§ Web page revision data
+ + +

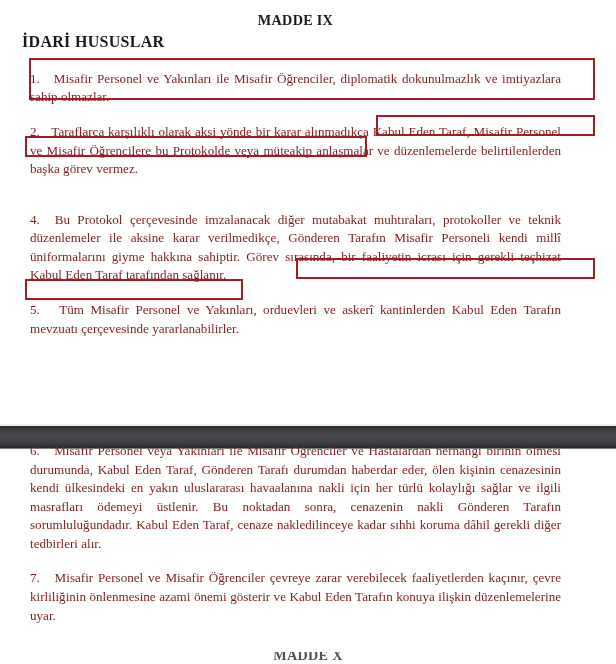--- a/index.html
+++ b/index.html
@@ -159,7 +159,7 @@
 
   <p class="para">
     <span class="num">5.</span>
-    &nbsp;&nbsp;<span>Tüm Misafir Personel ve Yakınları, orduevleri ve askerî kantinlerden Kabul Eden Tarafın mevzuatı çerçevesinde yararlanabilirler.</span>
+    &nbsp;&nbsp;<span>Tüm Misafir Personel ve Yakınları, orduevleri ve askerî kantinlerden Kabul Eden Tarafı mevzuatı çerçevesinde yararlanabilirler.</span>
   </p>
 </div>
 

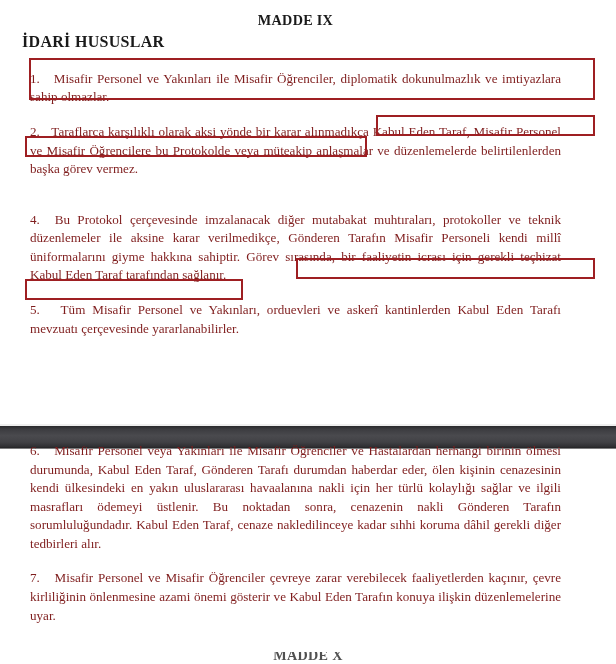--- a/index.html
+++ b/index.html
@@ -180,10 +180,6 @@
 
   <div class="gap-md"></div>
 
-  <p class="para">
-    <span class="num">7.</span>
-    &nbsp;&nbsp;<span>Misafir Personel ve Misafir Öğrenciler çevreye zarar verebilecek faaliyetlerden kaçınır, çevre kirliliğinin önlenmesine azami önemi gösterir ve Kabul Eden Tarafın konuya ilişkin düzenlemelerine uyar.</span>
-  </p>
 </div>
 
 <div class="clip-bottom" style="top:652px;">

+ + +

§ Problem requirements
Your answer must be a single number: the count of lines above that contain the string "Eden".

§ Answer box
3